(Plain-text document sources)
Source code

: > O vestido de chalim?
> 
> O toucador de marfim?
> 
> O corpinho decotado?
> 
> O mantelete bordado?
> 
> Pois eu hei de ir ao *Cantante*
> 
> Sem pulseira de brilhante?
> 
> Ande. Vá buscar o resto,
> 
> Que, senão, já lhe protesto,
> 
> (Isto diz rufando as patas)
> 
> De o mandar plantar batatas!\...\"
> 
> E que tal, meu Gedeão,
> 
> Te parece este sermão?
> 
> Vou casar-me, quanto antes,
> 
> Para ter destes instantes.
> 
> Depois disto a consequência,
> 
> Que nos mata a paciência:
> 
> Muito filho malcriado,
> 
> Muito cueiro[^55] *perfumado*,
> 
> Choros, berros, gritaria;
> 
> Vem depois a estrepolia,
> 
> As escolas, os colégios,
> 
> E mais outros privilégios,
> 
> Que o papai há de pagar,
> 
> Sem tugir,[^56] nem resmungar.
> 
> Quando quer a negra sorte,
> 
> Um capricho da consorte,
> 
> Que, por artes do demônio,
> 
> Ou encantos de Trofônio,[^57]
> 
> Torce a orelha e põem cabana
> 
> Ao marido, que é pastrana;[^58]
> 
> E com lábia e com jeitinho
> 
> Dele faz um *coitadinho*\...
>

:: What is being asked ::
Exactly reproduce the lines of the data above that run from the line containing "Que nos mata" through the final one.

:: Written answer ::
> Que nos mata a paciência:
> 
> Muito filho malcriado,
> 
> Muito cueiro[^55] *perfumado*,
> 
> Choros, berros, gritaria;
> 
> Vem depois a estrepolia,
> 
> As escolas, os colégios,
> 
> E mais outros privilégios,
> 
> Que o papai há de pagar,
> 
> Sem tugir,[^56] nem resmungar.
> 
> Quando quer a negra sorte,
> 
> Um capricho da consorte,
> 
> Que, por artes do demônio,
> 
> Ou encantos de Trofônio,[^57]
> 
> Torce a orelha e põem cabana
> 
> Ao marido, que é pastrana;[^58]
> 
> E com lábia e com jeitinho
> 
> Dele faz um *coitadinho*\...
>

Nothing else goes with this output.